I wondered how far out of date was the data that Johann Gley had to work with in his enigmatic crater. Maybe that old, or much older. The secret of the Sets might be lost in a past so distant that hardly anything remained at all. Not a trace, Gley had said, of any culture they might once have had, here or anywhere else.
“But these aren’t gods,” observed Mariel. “They’re the very opposite. Creatures whose gods are men.”
“I suspect Gley thinks they may be the decadent relic of a culture that disappeared a long time ago.”
She pondered the idea for a moment, then shook her head. “No. There’d be more vestiges of what they once were. Not things they once built or things they once did—I can accept all trace of that being wiped out. But there’d be some echo in what they are. It may be possible for a species to lose its intelligence and become stupid...but not for it to become a complete blank.

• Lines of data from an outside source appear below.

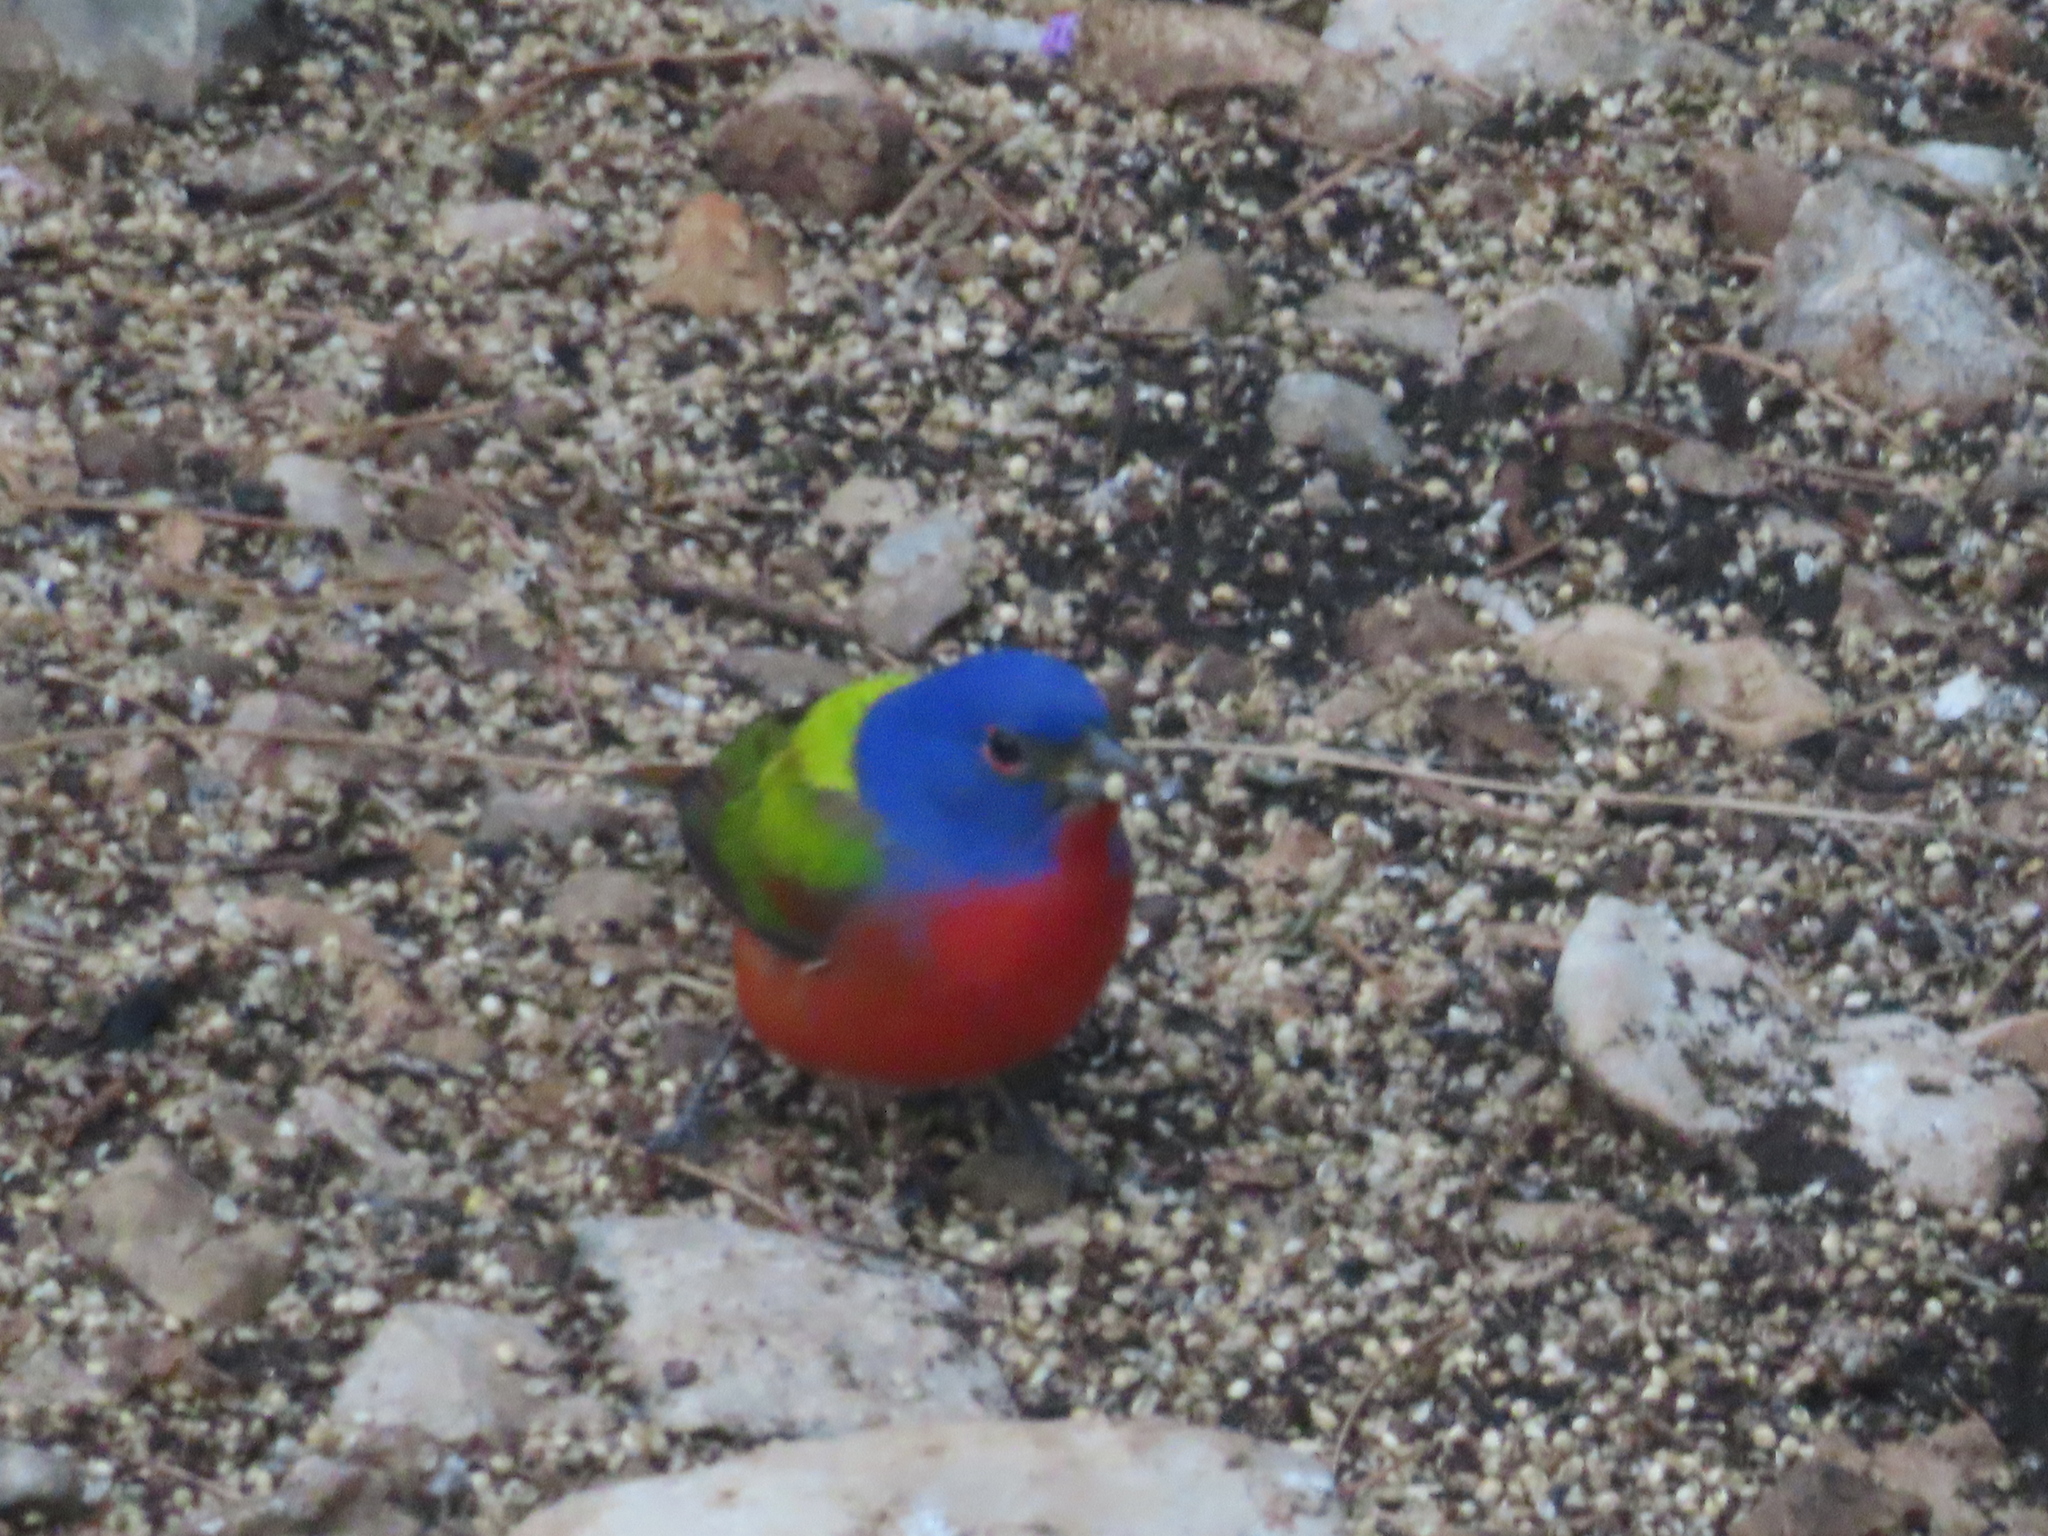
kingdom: Animalia
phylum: Chordata
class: Aves
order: Passeriformes
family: Cardinalidae
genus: Passerina
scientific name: Passerina ciris
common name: Painted bunting
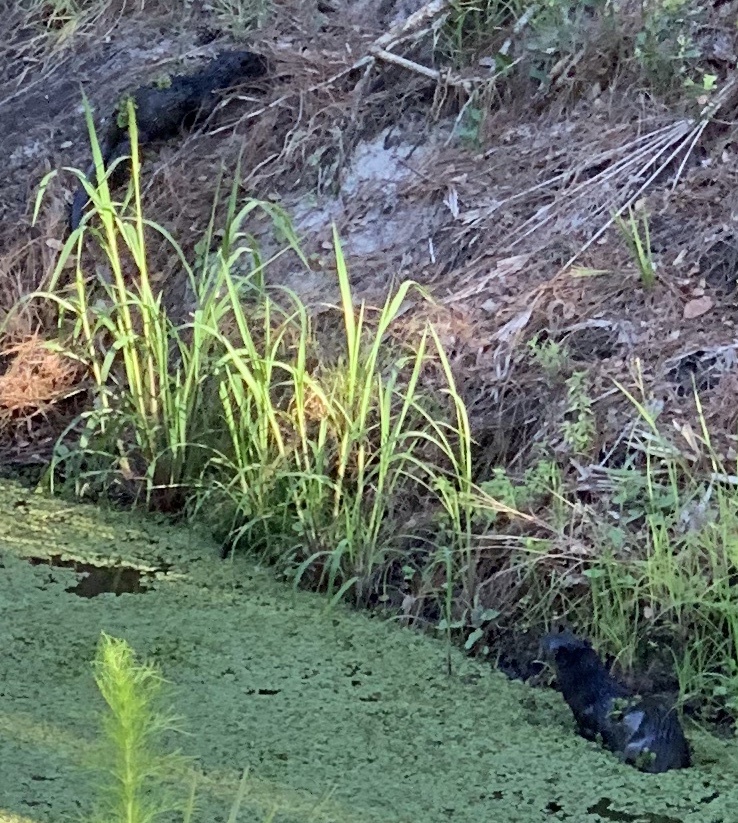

I can’t accept that.”
I curled my lip. “I must admit that I arrived at the same notion,” I said. “I didn’t like it, either...but I’m damned if I can think of a better one. Or any other one at all.”
“You may yet,” she said. “If anyone can, you can.”
“Thanks.”
“You, too.”
I felt slightly embarrassed, and turned away to go back to the ship.
“Alex,” she called after me.
I turned.
“I can’t read the Sets,” she said, “but I can read Gley. He’s the kind of man who has a short temper when he’s dealing with other people. And he’s been seized recently by a sudden sense of urgency.”
“It’s because he knows that Helene Levasseur is coming here,” I said. “He’s very possessive about his mountains. Also, he thinks he’s in some kind of competition to get the glittering prize of some nugget of information he thinks she wants and is trying to stop him from getting. Does that make sense?”
“Just about,” she said. “I thought I’d warn you.”
“Warn me? Why
?”
“Because you’re on his side. You always pick your side too easily. And because you’re going back to the crater with him tomorrow or the next day. I think he’ll try to stop you from finding the solution, too, even if he needs you to help him find it.”
“Well,” I said. “There’s another runner for them both to contend with, now. I’m in the competition too. May the best man win.”
She gave me a half-smile to tell me that she understood, that she disapproved, and that she knew full well there wasn’t anything she could do or say. She could read me as easily as she could read herself. Maybe more easily. That went for everybody on the Daedalus.